Di banyak ruang profesional yang penuh tekanan, gaya hard spoken dianggap perlu untuk menciptakan rasa urgensi atau otoritas, tetapi harus digunakan secara bijak agar tidak berujung pada konflik yang tidak perlu.
Studi sosiolinguistik menunjukkan bahwa ekspektasi masyarakat terhadap gaya bicara sangat dipengaruhi oleh gender. Perempuan yang hard spoken sering dilabeli sebagai "galak" atau "tidak feminin", sementara laki-laki yang soft spoken kadang dianggap kurang maskulin.

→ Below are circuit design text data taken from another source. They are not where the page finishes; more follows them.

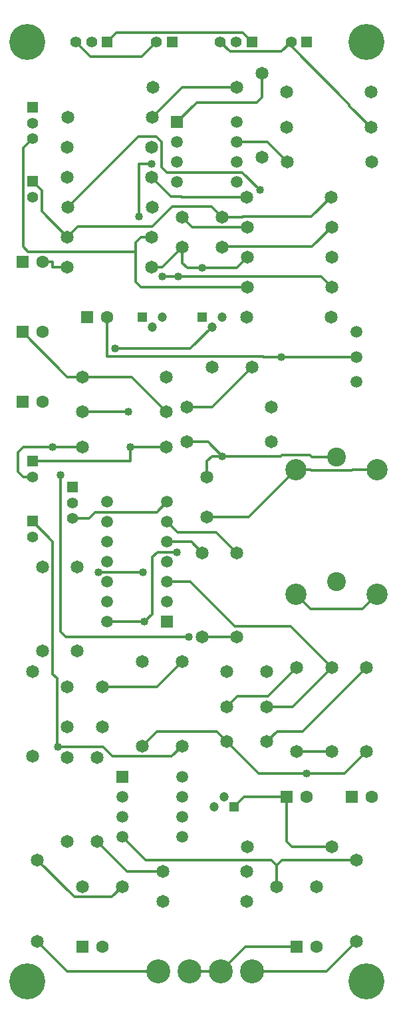
<source format=gbr>
G04 DipTrace 2.4.0.2*
%INTop.gbr*%
%MOIN*%
%ADD13C,0.013*%
%ADD14C,0.065*%
%ADD15R,0.063X0.063*%
%ADD16C,0.063*%
%ADD17C,0.12*%
%ADD18R,0.0551X0.0551*%
%ADD19C,0.0551*%
%ADD20C,0.0591*%
%ADD21R,0.0472X0.0472*%
%ADD22C,0.0472*%
%ADD23R,0.0591X0.0591*%
%ADD24C,0.0945*%
%ADD25C,0.1063*%
%ADD26C,0.18*%
%ADD28C,0.04*%
%FSLAX44Y44*%
G04*
G70*
G90*
G75*
G01*
%LNTop*%
%LPD*%
X5690Y45477D2*
D13*
X6160Y45007D1*
Y43970D1*
X7440Y42690D1*
X15190Y43690D2*
X16220D1*
X16239Y43710D1*
X19672D1*
X20653Y44690D1*
X7440Y42690D2*
X7960Y43210D1*
X11710D1*
X12710Y44210D1*
X14670D1*
X15190Y43690D1*
X15115Y52440D2*
X15586Y51970D1*
X18182D1*
X18653Y52440D1*
X14440Y28690D2*
X16542D1*
X18912Y31060D1*
X11190Y17227D2*
X11922Y17960D1*
X14920D1*
X15440Y17440D1*
X8940Y12440D2*
X10440Y10940D1*
X12227D1*
X11653Y45690D2*
X12633Y44710D1*
X13160D1*
X13180Y44690D1*
X16440D1*
X18940Y7190D2*
X16380D1*
X15130Y5940D1*
X12440Y29440D2*
X11930Y28930D1*
X8847D1*
X8533Y28615D1*
X7690D1*
X5690Y30690D2*
X5220D1*
X4960Y30950D1*
Y31930D1*
X5220Y32190D1*
X6700D1*
X22968Y24810D2*
X22241Y24084D1*
X19639D1*
X18912Y24810D1*
X7865Y52440D2*
X8596Y51710D1*
X11172D1*
X11903Y52440D1*
X18653D2*
Y52245D1*
X21579Y49319D1*
Y49264D1*
X22653Y48190D1*
X18912Y31060D2*
X19639D1*
X19676Y31023D1*
X21703D1*
X21740Y31060D1*
X22968D1*
X19440Y15842D2*
X21342D1*
X22440Y16940D1*
X15440Y17440D2*
X17038Y15842D1*
X19440D1*
X15130Y5940D2*
X13570D1*
X6700Y32190D2*
X8190D1*
X16477Y43190D2*
X15448D1*
X15428Y43170D1*
X13710D1*
X13190Y43690D1*
X15190Y42190D2*
X15210Y42210D1*
X19710D1*
X20690Y43190D1*
X11653Y41190D2*
X12190D1*
X13190Y42190D1*
X14190Y41140D2*
X15928D1*
X16477Y41690D1*
X13190Y42190D2*
Y41400D1*
X13450Y41140D1*
X14190D1*
X9835Y37105D2*
X13605D1*
X14690Y38190D1*
X14440Y30690D2*
Y31470D1*
X14700Y31729D1*
X15210D1*
X18144D1*
X18201Y31786D1*
X19591D1*
X19687Y31690D1*
X20940D1*
X15210Y31729D2*
X14499Y32440D1*
X13440D1*
X9440Y23440D2*
X11300D1*
X10190Y10190D2*
X9670Y9670D1*
X7784D1*
X5940Y11515D1*
X11300Y23440D2*
X11694Y23835D1*
Y26670D1*
X11954Y26930D1*
X12930D1*
X10190Y12690D2*
X11365Y11515D1*
X17680D1*
X17940Y11255D1*
Y10190D1*
X6190Y41440D2*
X6700D1*
Y41190D1*
X7440D1*
X21940Y11515D2*
X18200D1*
X17940Y11255D1*
X17440Y17440D2*
X17960Y17960D1*
X19247D1*
X22440Y21153D1*
X15815Y14190D2*
X16315Y14690D1*
X18440D1*
Y12450D1*
X18700Y12190D1*
X20690D1*
X17440Y19190D2*
X18727D1*
X20690Y21153D1*
X18633Y23210D1*
X15825D1*
X13595Y25440D1*
X12440D1*
X15440Y19190D2*
X15960Y19710D1*
X17497D1*
X18940Y21153D1*
X20690Y16940D2*
X18940D1*
X11653Y42690D2*
X11133D1*
X10873Y42430D1*
Y41950D1*
Y40450D1*
X11133Y40190D1*
X16477D1*
X10873Y41950D2*
X5479D1*
X5220Y42210D1*
Y47145D1*
X5690Y47615D1*
X7477Y44190D2*
X10997Y47710D1*
X11912D1*
X12172Y47450D1*
Y46190D1*
X12432Y45930D1*
X16210D1*
X17095Y45045D1*
X20690Y40190D2*
X20170Y40710D1*
X12999D1*
X12210D1*
X13440Y34190D2*
X14690D1*
X16690Y36190D1*
X15940Y26903D2*
X14912Y27930D1*
X12950D1*
X12440Y28440D1*
X14190Y26903D2*
X13653Y27440D1*
X12440D1*
X13535Y22690D2*
X7355D1*
X7095Y22950D1*
Y30796D1*
X14190Y22690D2*
X15940D1*
X21940Y36690D2*
X18172D1*
X11653Y46345D2*
X11035D1*
Y43727D1*
X18172Y36690D2*
X17277D1*
X17257Y36710D1*
X9440D1*
Y38690D1*
X10585Y32190D2*
X12403D1*
X5690Y31477D2*
X10585D1*
Y32190D1*
X5190Y37940D2*
X7440Y35690D1*
X8190D1*
X10653D1*
X12403Y33940D1*
X10490D2*
X8190D1*
X8998Y25930D2*
X11240D1*
X9190Y20190D2*
X11940D1*
X13190Y21440D1*
Y17227D2*
X12670Y16708D1*
X9692D1*
X9227Y17172D1*
X6977D1*
X6920Y17229D1*
Y20604D1*
X6710Y20815D1*
Y27458D1*
X5690Y28477D1*
X12010Y5940D2*
X7440D1*
X5940Y7440D1*
X16690Y5940D2*
X20440D1*
X21940Y7440D1*
X9440Y52440D2*
X9910Y52910D1*
X16220D1*
X16690Y52440D1*
X12940Y48440D2*
X13920Y49420D1*
X16930D1*
X17190Y49680D1*
Y50903D1*
X11690Y48690D2*
X13190Y50190D1*
X15940D1*
Y47440D2*
X17477D1*
X18477Y46440D1*
D26*
X5440Y5440D3*
X22440D3*
X5440Y52440D3*
D28*
X19440Y15842D3*
X6700Y32190D3*
X14190Y41140D3*
X9835Y37105D3*
X15210Y31729D3*
X12930Y26930D3*
X11300Y23440D3*
X17095Y45045D3*
X12999Y40710D3*
X12210D3*
X7095Y30796D3*
X13535Y22690D3*
X18172Y36690D3*
X11035Y43727D3*
X11653Y46345D3*
X10585Y32190D3*
X10490Y33940D3*
X11240Y25930D3*
X8998D3*
X6977Y17172D3*
D26*
X22440Y52440D3*
D14*
X15190Y43690D3*
X13190D3*
X15190Y42190D3*
X13190D3*
X14440Y28690D3*
Y30690D3*
X15440Y17440D3*
X17440D3*
D15*
X18440Y14690D3*
D16*
X19440D3*
D14*
X15440Y19190D3*
X17440D3*
D15*
X21690Y14690D3*
D16*
X22690D3*
D15*
X5190Y41440D3*
D16*
X6190D3*
D14*
X14690Y36190D3*
X16690D3*
X15440Y20940D3*
X17440D3*
D15*
X8440Y38690D3*
D16*
X9440D3*
D15*
X5190Y37940D3*
D16*
X6190D3*
D14*
X7440Y18190D3*
Y20190D3*
D15*
X5190Y34440D3*
D16*
X6190D3*
D14*
X9190Y18190D3*
Y20190D3*
D15*
X8190Y7190D3*
D16*
X9190D3*
D14*
X10190Y10190D3*
X8190D3*
D15*
X18940Y7190D3*
D16*
X19940D3*
D14*
Y10190D3*
X17940D3*
X5940Y7440D3*
Y11515D3*
X21940Y7440D3*
Y11515D3*
D17*
X12010Y5940D3*
X13570D3*
X15130D3*
X16690D3*
D18*
X5690Y49190D3*
D19*
Y48403D3*
Y47615D3*
D20*
X21940Y37940D3*
Y36690D3*
D18*
X9440Y52440D3*
D19*
X8653D3*
X7865D3*
D18*
X5690Y31477D3*
D19*
Y30690D3*
D18*
Y45477D3*
D19*
Y44690D3*
D20*
X21940Y35440D3*
D18*
X12690Y52440D3*
D19*
X11903D3*
D18*
X19440D3*
D19*
X18653D3*
D21*
X14190Y38690D3*
D22*
X14690Y38190D3*
X15190Y38690D3*
D21*
X15815Y14190D3*
D22*
X15315Y14690D3*
X14815Y14190D3*
D21*
X11190Y38690D3*
D22*
X11690Y38190D3*
X12190Y38690D3*
D14*
X16440Y44690D3*
X20653D3*
X20690Y43190D3*
X16477D3*
X20690Y41690D3*
X16477D3*
X7440Y41190D3*
X11653D3*
X13440Y32440D3*
X17653D3*
X22440Y16940D3*
Y21153D3*
X20690Y12190D3*
X16477D3*
X20690Y16940D3*
Y21153D3*
X18940Y16940D3*
Y21153D3*
X7440Y42690D3*
X11653D3*
X7440Y45690D3*
X11653D3*
X20690Y40190D3*
X16477D3*
X11690Y44190D3*
X7477D3*
X13440Y34190D3*
X17653D3*
X14190Y22690D3*
Y26903D3*
X15940Y22690D3*
Y26903D3*
X16440Y38690D3*
X20653D3*
X8190Y32190D3*
X12403D3*
X8190Y35690D3*
X12403D3*
X8190Y33940D3*
X12403D3*
X7940Y26190D3*
Y21977D3*
X5690Y20940D3*
Y16727D3*
X6190Y26190D3*
Y21977D3*
X11190Y21440D3*
Y17227D3*
X8940Y12440D3*
Y16653D3*
X7440Y12440D3*
Y16653D3*
X13190Y21440D3*
Y17227D3*
X7440Y47190D3*
X11653D3*
X15940Y50190D3*
X11727D3*
D23*
X12440Y23440D3*
D20*
Y24440D3*
Y25440D3*
Y26440D3*
Y27440D3*
Y28440D3*
Y29440D3*
X9440D3*
Y28440D3*
Y27440D3*
Y26440D3*
Y25440D3*
Y24440D3*
Y23440D3*
D23*
X10190Y15690D3*
D20*
Y14690D3*
Y13690D3*
Y12690D3*
X13190D3*
Y13690D3*
Y14690D3*
Y15690D3*
D23*
X12940Y48440D3*
D20*
Y47440D3*
Y46440D3*
Y45440D3*
X15940D3*
Y46440D3*
Y47440D3*
Y48440D3*
D14*
X11690Y48690D3*
X7477D3*
X17190Y46690D3*
Y50903D3*
X18440Y49940D3*
X22653D3*
X18440Y48190D3*
X22653D3*
X22690Y46440D3*
X18477D3*
X16440Y10940D3*
X12227D3*
X16440Y9440D3*
X12227D3*
D18*
X7690Y30190D3*
D19*
Y29403D3*
Y28615D3*
D18*
X16690Y52440D3*
D19*
X15903D3*
X15115D3*
D18*
X5690Y28477D3*
D19*
Y27690D3*
D24*
X20940Y31690D3*
D25*
X18912Y31060D3*
X22968D3*
D24*
X20940Y25440D3*
D25*
X18912Y24810D3*
X22968D3*
M02*

</source>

Ketimpangan persepsi ini menandakan bahwa masyarakat perlu belajar memisahkan gaya bicara dari penilaian karakter secara menyeluruh. Meskipun stereotip ini perlahan berubah, tetapi masih banyak dijumpai di berbagai budaya.

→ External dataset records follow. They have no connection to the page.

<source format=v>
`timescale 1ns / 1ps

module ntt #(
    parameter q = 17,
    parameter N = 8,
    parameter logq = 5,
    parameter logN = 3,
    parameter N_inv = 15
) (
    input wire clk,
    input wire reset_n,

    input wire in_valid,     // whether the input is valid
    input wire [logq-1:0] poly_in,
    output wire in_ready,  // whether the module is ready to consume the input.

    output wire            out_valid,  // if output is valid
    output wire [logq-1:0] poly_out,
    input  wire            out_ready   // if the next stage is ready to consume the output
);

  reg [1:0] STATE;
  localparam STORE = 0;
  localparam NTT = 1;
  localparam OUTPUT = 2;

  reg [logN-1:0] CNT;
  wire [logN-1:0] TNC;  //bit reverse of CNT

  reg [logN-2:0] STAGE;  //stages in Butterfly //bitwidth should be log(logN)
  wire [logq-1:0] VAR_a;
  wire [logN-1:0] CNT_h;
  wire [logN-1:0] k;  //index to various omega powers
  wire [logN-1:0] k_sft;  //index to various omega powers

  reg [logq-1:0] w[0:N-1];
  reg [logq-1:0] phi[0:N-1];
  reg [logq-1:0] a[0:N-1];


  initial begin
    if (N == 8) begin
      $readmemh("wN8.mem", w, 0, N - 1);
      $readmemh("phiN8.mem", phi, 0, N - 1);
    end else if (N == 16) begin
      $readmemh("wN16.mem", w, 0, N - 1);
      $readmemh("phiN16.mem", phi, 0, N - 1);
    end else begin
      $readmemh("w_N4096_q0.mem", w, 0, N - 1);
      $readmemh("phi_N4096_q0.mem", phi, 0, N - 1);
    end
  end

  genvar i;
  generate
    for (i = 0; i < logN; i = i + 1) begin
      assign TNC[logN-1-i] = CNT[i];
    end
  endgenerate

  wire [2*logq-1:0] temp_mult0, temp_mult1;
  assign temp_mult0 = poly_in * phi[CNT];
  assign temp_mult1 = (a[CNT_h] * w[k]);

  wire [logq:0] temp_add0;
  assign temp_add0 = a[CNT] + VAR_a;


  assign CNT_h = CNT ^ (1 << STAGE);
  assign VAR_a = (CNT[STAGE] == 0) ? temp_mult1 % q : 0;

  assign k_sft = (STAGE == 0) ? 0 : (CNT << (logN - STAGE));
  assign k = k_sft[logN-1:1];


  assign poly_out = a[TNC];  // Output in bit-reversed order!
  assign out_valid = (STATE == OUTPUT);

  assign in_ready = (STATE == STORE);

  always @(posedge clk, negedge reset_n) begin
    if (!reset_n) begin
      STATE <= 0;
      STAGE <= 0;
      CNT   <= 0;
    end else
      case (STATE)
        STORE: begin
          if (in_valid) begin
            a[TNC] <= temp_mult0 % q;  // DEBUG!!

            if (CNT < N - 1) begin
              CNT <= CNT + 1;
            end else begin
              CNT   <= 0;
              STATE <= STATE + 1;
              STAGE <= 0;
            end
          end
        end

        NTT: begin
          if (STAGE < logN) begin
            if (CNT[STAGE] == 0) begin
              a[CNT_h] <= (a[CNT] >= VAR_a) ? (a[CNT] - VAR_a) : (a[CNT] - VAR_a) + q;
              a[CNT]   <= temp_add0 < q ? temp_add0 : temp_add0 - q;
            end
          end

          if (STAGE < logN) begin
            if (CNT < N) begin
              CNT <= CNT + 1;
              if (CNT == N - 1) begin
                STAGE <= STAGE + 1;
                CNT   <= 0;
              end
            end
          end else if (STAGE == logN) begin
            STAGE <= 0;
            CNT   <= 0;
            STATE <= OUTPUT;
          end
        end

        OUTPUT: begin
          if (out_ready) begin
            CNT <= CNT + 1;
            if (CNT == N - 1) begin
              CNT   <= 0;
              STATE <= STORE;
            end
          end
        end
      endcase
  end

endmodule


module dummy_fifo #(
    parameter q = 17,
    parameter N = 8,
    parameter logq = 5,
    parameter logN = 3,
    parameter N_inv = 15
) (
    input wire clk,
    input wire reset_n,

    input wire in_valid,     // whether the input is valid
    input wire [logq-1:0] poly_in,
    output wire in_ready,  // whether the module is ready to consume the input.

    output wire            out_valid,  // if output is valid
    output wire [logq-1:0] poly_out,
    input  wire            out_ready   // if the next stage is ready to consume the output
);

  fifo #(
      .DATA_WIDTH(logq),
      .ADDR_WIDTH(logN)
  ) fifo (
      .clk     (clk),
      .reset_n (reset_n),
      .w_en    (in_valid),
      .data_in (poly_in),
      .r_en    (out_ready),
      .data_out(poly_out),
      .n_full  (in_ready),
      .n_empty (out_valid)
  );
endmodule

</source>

Psikolog komunikasi menyarankan untuk mengadaptasi gaya bicara sesuai konteks. Dalam situasi yang menuntut diplomasi, gaya soft spoken bisa menjadi jembatan yang efektif. Namun dalam rapat krusial atau saat harus menetapkan batas, gaya hard spoken bisa menyampaikan otoritas dengan jelas.

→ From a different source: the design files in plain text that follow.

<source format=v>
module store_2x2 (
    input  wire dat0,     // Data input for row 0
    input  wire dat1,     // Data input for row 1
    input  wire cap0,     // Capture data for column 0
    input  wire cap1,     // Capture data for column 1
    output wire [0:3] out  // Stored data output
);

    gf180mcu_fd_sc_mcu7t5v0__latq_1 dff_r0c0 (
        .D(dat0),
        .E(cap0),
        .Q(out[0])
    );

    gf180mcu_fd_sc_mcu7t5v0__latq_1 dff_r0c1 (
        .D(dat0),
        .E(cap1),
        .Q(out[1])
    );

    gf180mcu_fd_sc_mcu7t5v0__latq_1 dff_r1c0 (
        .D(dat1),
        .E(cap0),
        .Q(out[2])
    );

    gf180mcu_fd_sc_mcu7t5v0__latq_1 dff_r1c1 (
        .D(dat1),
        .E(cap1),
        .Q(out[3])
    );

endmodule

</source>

Dalam keseharian, masyarakat menghargai kelembutan dan kerendahan hati, tetapi di ruang-ruang kerja profesional atau politik, ketegasan ala hard spoken sering lebih dihargai.
"Bukan soal siapa yang lebih baik, tapi kapan dan bagaimana kita menyesuaikan diri," ujar Dr. Maria Sari, pakar komunikasi interpersonal dari Universitas Indonesia.
Barack Obama, misalnya, dikenal memiliki kemampuan untuk memadukan keduanya. Dalam pidato-pidatonya, ia bisa menyampaikan pesan yang kuat dengan nada tenang namun berwibawa. Sementara Steve Jobs, dengan gaya yang lebih hard spoken, mampu mengguncang dunia dengan ketegasannya di panggung maupun ruang rapat.
Kedua gaya ini meskipun sangat berbeda, sama-sama berhasil menyampaikan pesan secara efektif karena disesuaikan dengan konteks perjuangan masing-masing.
Dalam dunia yang semakin beragam, kemampuan untuk menyesuaikan gaya komunikasi adalah kunci sukses. Baik soft spoken maupun hard spoken, masing-masing punya kekuatan tersendiri. Yang terpenting adalah kesadaran akan audiens, konteks, dan dampak dari cara kita menyampaikan sesuatu.
Pakar komunikasi menyarankan penggunaan kombinasi keduanya sesuai konteks. Misalnya, memulai dengan pendekatan tenang lalu meningkatkan nada untuk menekankan poin penting. Dalam wawancara kerja, gaya yang sedikit hard spoken, yaitu penuh percaya diri dan artikulasi jelas lebih disukai, sementara dalam sesi konseling atau mentoring, soft spoken lebih efektif membangun koneksi emosional.